**YOUR TASK:**
Recast every line of the records as a Markdown table with the columns "Row" and "Line," numbering the rows in order. Skip blank lines and leave the pictures out.

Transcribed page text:

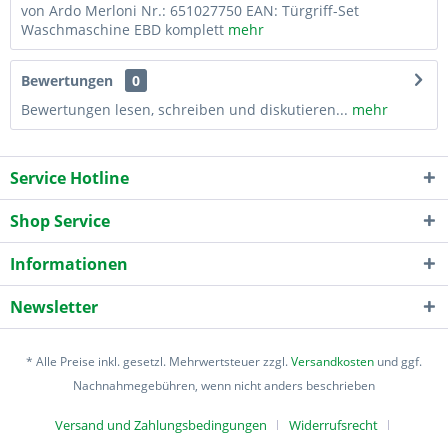
von Ardo Merloni Nr.: 651027750 EAN: Türgriff-Set
Waschmaschine EBD komplett
mehr
Bewertungen
0
Bewertungen lesen, schreiben und diskutieren...
mehr
Service Hotline
Shop Service
Informationen
Newsletter
* Alle Preise inkl. gesetzl. Mehrwertsteuer zzgl.
Versandkosten
und ggf.
Nachnahmegebühren, wenn nicht anders beschrieben
Versand und Zahlungsbedingungen
Widerrufsrecht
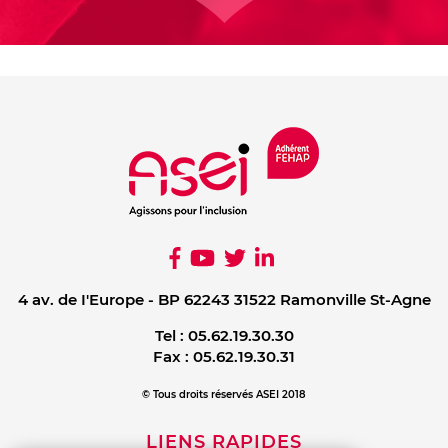
4 av. de I'Europe - BP 62243 31522 Ramonville St-Agne
Tel :
05.62.19.30.30
Fax :
05.62.19.30.31
© Tous droits réservés ASEI 2018
LIENS RAPIDES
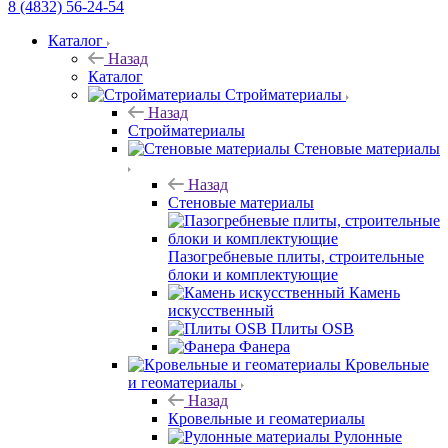
8 (4832) 56-24-54
Каталог
Назад
Каталог
Стройматериалы
Назад
Стройматериалы
Стеновые материалы
Назад
Стеновые материалы
Пазогребневые плиты, строительные
блоки и комплектующие
Камень
искусственный
Плиты OSB
Фанера
Кровельные
и геоматериалы
Назад
Кровельные и геоматериалы
Рулонные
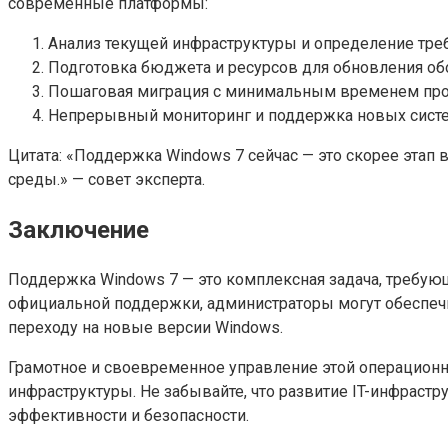
современные платформы:
Анализ текущей инфраструктуры и определение тре
Подготовка бюджета и ресурсов для обновления об
Пошаговая миграция с минимальным временем прост
Непрерывный мониторинг и поддержка новых систе
Цитата: «Поддержка Windows 7 сейчас — это скорее этап
среды.» — совет эксперта.
Заключение
Поддержка Windows 7 — это комплексная задача, требую
официальной поддержки, администраторы могут обеспечи
переходу на новые версии Windows.
Грамотное и своевременное управление этой операцион
инфраструктуры. Не забывайте, что развитие IT-инфраст
эффективности и безопасности.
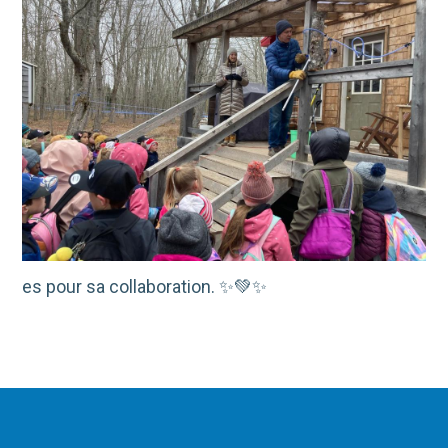
es pour sa collaboration. ✨💚✨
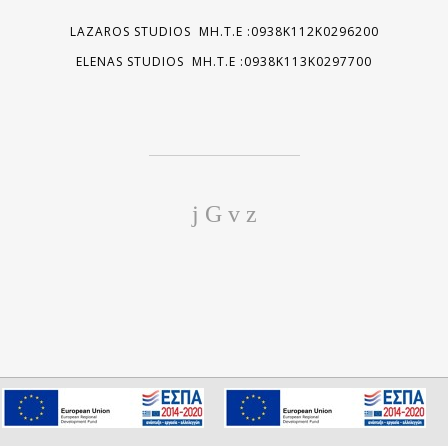
LAZAROS STUDIOS MH.T.E :0938K112K0296200
ELENAS STUDIOS MH.T.E :0938K113K0297700
We use cookies to ensure you get the best experience on our
I consent
website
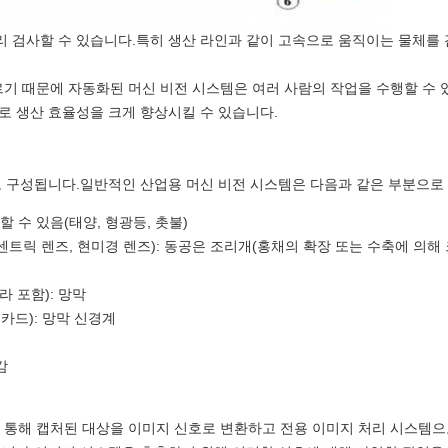
 빨리 검사할 수 있습니다.특히 생산 라인과 같이 고속으로 움직이는 물체를
빠르기 때문에 자동화된 머신 비전 시스템은 여러 사람의 작업을 수행할 수
로 생산 효율성을 크게 향상시킬 수 있습니다.
로 구성됩니다.일반적인 산업용 머신 비전 시스템은 다음과 같은 부분으로
 수 있음(태양, 형광등, 촛불)
레센트릭 렌즈, 현미경 렌즈): 동공은 조리개(홍채의 확장 또는 수축에 의
라 포함): 망막
카드): 망막 신경계
감
 통해 캡처된 대상을 이미지 신호로 변환하고 전용 이미지 처리 시스템으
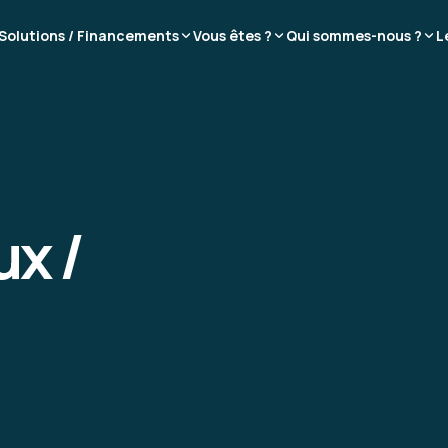
Solutions / Financements
Vous êtes ?
Qui sommes-nous ?
L
x /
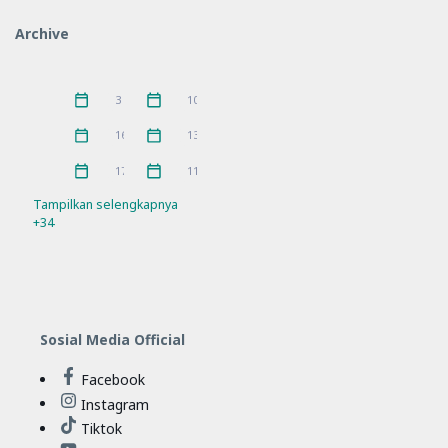
IGPKhI
Kunjungan
2
8
Archive
MKKS
P5
16
10
Pelatihan
PKKS
11
1
Juni 2026
Mei 2026
3
10
Pramuka
prestasi
3
5
April 2026
Maret 2026
16
13
Rakor
Ramadhan
21
4
Februari 2026
Januari 2026
17
11
Refleksi
Sosialisasi
21
7
Tampilkan selengkapnya
+34
SPMB
Workshop
10
11
Sosial Media Official
Facebook
Instagram
Tiktok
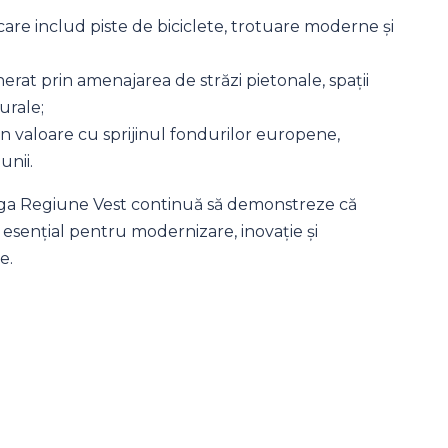
 care includ piste de biciclete, trotuare moderne și
nerat prin amenajarea de străzi pietonale, spații
urale;
 în valoare cu sprijinul fondurilor europene,
unii.
eaga Regiune Vest continuă să demonstreze că
sențial pentru modernizare, inovație și
e.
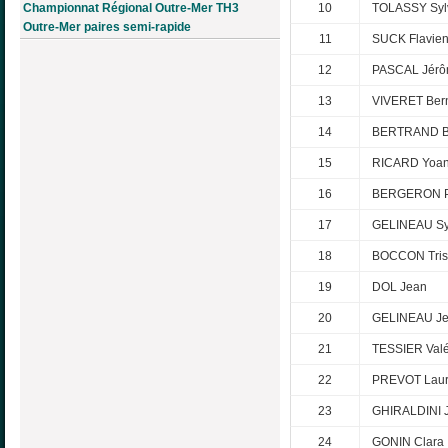
Championnat Régional Outre-Mer TH3
10
TOLASSY Syl
Outre-Mer paires semi-rapide
11
SUCK Flavie
12
PASCAL Jér
13
VIVERET Ber
14
BERTRAND B
15
RICARD Yoa
16
BERGERON P
17
GELINEAU Sy
18
BOCCON Tris
19
DOL Jean
20
GELINEAU J
21
TESSIER Valé
22
PREVOT Laur
23
GHIRALDINI 
24
GONIN Clara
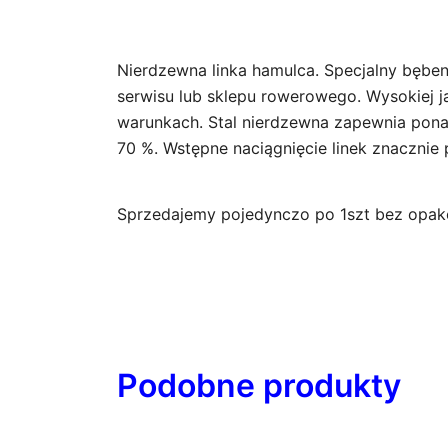
Nierdzewna linka hamulca. Specjalny bębe
serwisu lub sklepu rowerowego. Wysokiej ja
warunkach. Stal nierdzewna zapewnia ponad
70 %. Wstępne naciągnięcie linek znacznie 
Sprzedajemy pojedynczo po 1szt bez opa
Podobne produkty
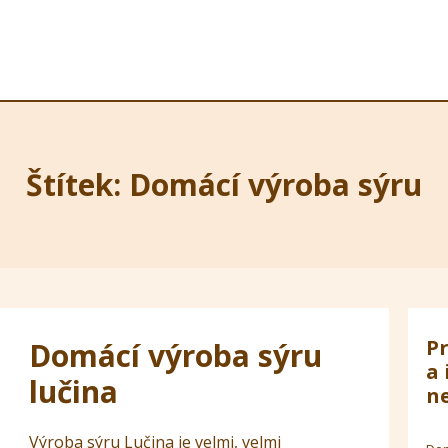
Štítek: Domácí výroba sýru
Pr
Domácí výroba sýru
a 
lučina
ne
Výroba sýru Lučina je velmi, velmi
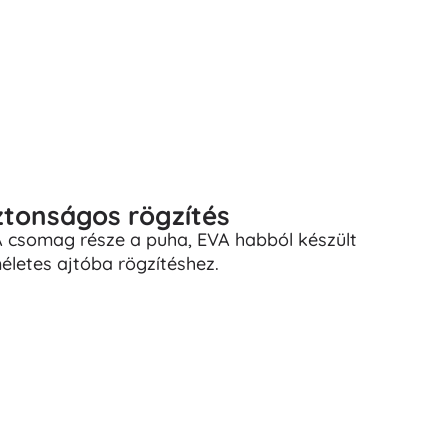
ztonságos rögzítés
 A csomag része a puha, EVA habból készült
életes ajtóba rögzítéshez.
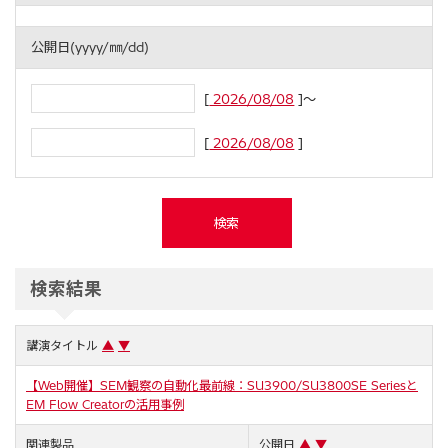
公開日(yyyy/㎜/dd)
[
2026/08/08
]～
[
2026/08/08
]
検索結果
講演タイトル
▲
▼
【Web開催】SEM観察の自動化最前線：SU3900/SU3800SE Seriesと
EM Flow Creatorの活用事例
関連製品
公開日
▲
▼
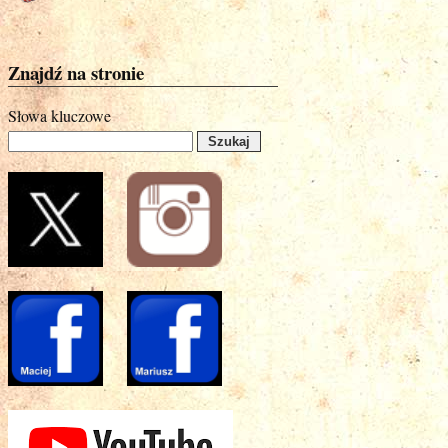
Znajdź na stronie
Słowa kluczowe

**SOLUTION FOR THIS EXERCISE:**
| Row | Line |
|---|---|
| 1 | von Ardo Merloni Nr.: 651027750 EAN: Türgriff-Set |
| 2 | Waschmaschine EBD komplett |
| 3 | mehr |
| 4 | Bewertungen |
| 5 | 0 |
| 6 | Bewertungen lesen, schreiben und diskutieren... |
| 7 | mehr |
| 8 | Service Hotline |
| 9 | Shop Service |
| 10 | Informationen |
| 11 | Newsletter |
| 12 | * Alle Preise inkl. gesetzl. Mehrwertsteuer zzgl. |
| 13 | Versandkosten |
| 14 | und ggf. |
| 15 | Nachnahmegebühren, wenn nicht anders beschrieben |
| 16 | Versand und Zahlungsbedingungen |
| 17 | Widerrufsrecht |
| 18 | 4 av. de I'Europe - BP 62243 31522 Ramonville St-Agne |
| 19 | Tel : |
| 20 | 05.62.19.30.30 |
| 21 | Fax : |
| 22 | 05.62.19.30.31 |
| 23 | © Tous droits réservés ASEI 2018 |
| 24 | LIENS RAPIDES |
| 25 | 8 (4832) 56-24-54 |
| 26 | Каталог |
| 27 | Назад |
| 28 | Каталог |
| 29 | Стройматериалы |
| 30 | Назад |
| 31 | Стройматериалы |
| 32 | Стеновые материалы |
| 33 | Назад |
| 34 | Стеновые материалы |
| 35 | Пазогребневые плиты, строительные |
| 36 | блоки и комплектующие |
| 37 | Камень |
| 38 | искусственный |
| 39 | Плиты OSB |
| 40 | Фанера |
| 41 | Кровельные |
| 42 | и геоматериалы |
| 43 | Назад |
| 44 | Кровельные и геоматериалы |
| 45 | Рулонные |
| 46 | современные платформы: |
| 47 | Анализ текущей инфраструктуры и определение тре |
| 48 | Подготовка бюджета и ресурсов для обновления об |
| 49 | Пошаговая миграция с минимальным временем прост |
| 50 | Непрерывный мониторинг и поддержка новых систе |
| 51 | Цитата: «Поддержка Windows 7 сейчас — это скорее этап |
| 52 | среды.» — совет эксперта. |
| 53 | Заключение |
| 54 | Поддержка Windows 7 — это комплексная задача, требую |
| 55 | официальной поддержки, администраторы могут обеспечи |
| 56 | переходу на новые версии Windows. |
| 57 | Грамотное и своевременное управление этой операцион |
| 58 | инфраструктуры. Не забывайте, что развитие IT-инфраст |
| 59 | эффективности и безопасности. |
| 60 | es pour sa collaboration. ✨💚✨ |
| 61 | LAZAROS STUDIOS MH.T.E :0938K112K0296200 |
| 62 | ELENAS STUDIOS MH.T.E :0938K113K0297700 |
| 63 | We use cookies to ensure you get the best experience on our |
| 64 | I consent |
| 65 | website |
| 66 |  빨리 검사할 수 있습니다.특히 생산 라인과 같이 고속으로 움직이는 물체를 |
| 67 | 빠르기 때문에 자동화된 머신 비전 시스템은 여러 사람의 작업을 수행할 수 |
| 68 | 로 생산 효율성을 크게 향상시킬 수 있습니다. |
| 69 | 로 구성됩니다.일반적인 산업용 머신 비전 시스템은 다음과 같은 부분으로 |
| 70 |  수 있음(태양, 형광등, 촛불) |
| 71 | 레센트릭 렌즈, 현미경 렌즈): 동공은 조리개(홍채의 확장 또는 수축에 의 |
| 72 | 라 포함): 망막 |
| 73 | 카드): 망막 신경계 |
| 74 | 감 |
| 75 |  통해 캡처된 대상을 이미지 신호로 변환하고 전용 이미지 처리 시스템으 |
| 76 | Solutions / Financements |
| 77 | Vous êtes ? |
| 78 | Qui sommes-nous ? |
| 79 | L |
| 80 | x / |
| 81 | IGPKhI |
| 82 | Kunjungan |
| 83 | 2 |
| 84 | 8 |
| 85 | Archive |
| 86 | MKKS |
| 87 | P5 |
| 88 | 16 |
| 89 | 10 |
| 90 | Pelatihan |
| 91 | PKKS |
| 92 | 11 |
| 93 | 1 |
| 94 | Juni 2026 |
| 95 | Mei 2026 |
| 96 | 3 |
| 97 | 10 |
| 98 | Pramuka |
| 99 | prestasi |
| 100 | 3 |
| 101 | 5 |
| 102 | April 2026 |
| 103 | Maret 2026 |
| 104 | 16 |
| 105 | 13 |
| 106 | Rakor |
| 107 | Ramadhan |
| 108 | 21 |
| 109 | 4 |
| 110 | Februari 2026 |
| 111 | Januari 2026 |
| 112 | 17 |
| 113 | 11 |
| 114 | Refleksi |
| 115 | Sosialisasi |
| 116 | 21 |
| 117 | 7 |
| 118 | Tampilkan selengkapnya |
| 119 | +34 |
| 120 | SPMB |
| 121 | Workshop |
| 122 | 10 |
| 123 | 11 |
| 124 | Sosial Media Official |
| 125 | Facebook |
| 126 | Instagram |
| 127 | Tiktok |
| 128 |  care includ piste de biciclete, trotuare moderne și |
| 129 | nerat prin amenajarea de străzi pietonale, spații |
| 130 | urale; |
| 131 |  în valoare cu sprijinul fondurilor europene, |
| 132 | unii. |
| 133 | eaga Regiune Vest continuă să demonstreze că |
| 134 | sențial pentru modernizare, inovație și |
| 135 | e. |
| 136 | Championnat Régional Outre-Mer TH3 |
| 137 | 10 |
| 138 | TOLASSY Syl |
| 139 | Outre-Mer paires semi-rapide |
| 140 | 11 |
| 141 | SUCK Flavie |
| 142 | 12 |
| 143 | PASCAL Jér |
| 144 | 13 |
| 145 | VIVERET Ber |
| 146 | 14 |
| 147 | BERTRAND B |
| 148 | 15 |
| 149 | RICARD Yoa |
| 150 | 16 |
| 151 | BERGERON P |
| 152 | 17 |
| 153 | GELINEAU Sy |
| 154 | 18 |
| 155 | BOCCON Tris |
| 156 | 19 |
| 157 | DOL Jean |
| 158 | 20 |
| 159 | GELINEAU J |
| 160 | 21 |
| 161 | TESSIER Valé |
| 162 | 22 |
| 163 | PREVOT Laur |
| 164 | 23 |
| 165 | GHIRALDINI  |
| 166 | 24 |
| 167 | GONIN Clara |
| 168 | Nierdzewna linka hamulca. Specjalny bębe |
| 169 | serwisu lub sklepu rowerowego. Wysokiej ja |
| 170 | warunkach. Stal nierdzewna zapewnia ponad |
| 171 | 70 %. Wstępne naciągnięcie linek znacznie  |
| 172 | Sprzedajemy pojedynczo po 1szt bez opa |
| 173 | Podobne produkty |
| 174 | Štítek: Domácí výroba sýru |
| 175 | Pr |
| 176 | Domácí výroba sýru |
| 177 | a  |
| 178 | lučina |
| 179 | ne |
| 180 | Výroba sýru Lučina je velmi, velmi |
| 181 | ztonságos rögzítés |
| 182 |  A csomag része a puha, EVA habból készült |
| 183 | életes ajtóba rögzítéshez. |
| 184 | 公開日(yyyy/㎜/dd) |
| 185 | [ |
| 186 | 2026/08/08 |
| 187 | ]～ |
| 188 | [ |
| 189 | 2026/08/08 |
| 190 | ] |
| 191 | 検索結果 |
| 192 | 講演タイトル |
| 193 | ▲ |
| 194 | ▼ |
| 195 | 【Web開催】SEM観察の自動化最前線：SU3900/SU3800SE Seriesと |
| 196 | EM Flow Creatorの活用事例 |
| 197 | 関連製品 |
| 198 | 公開日 |
| 199 | ▲ |
| 200 | ▼ |
| 201 | Znajdź na stronie |
| 202 | Słowa kluczowe |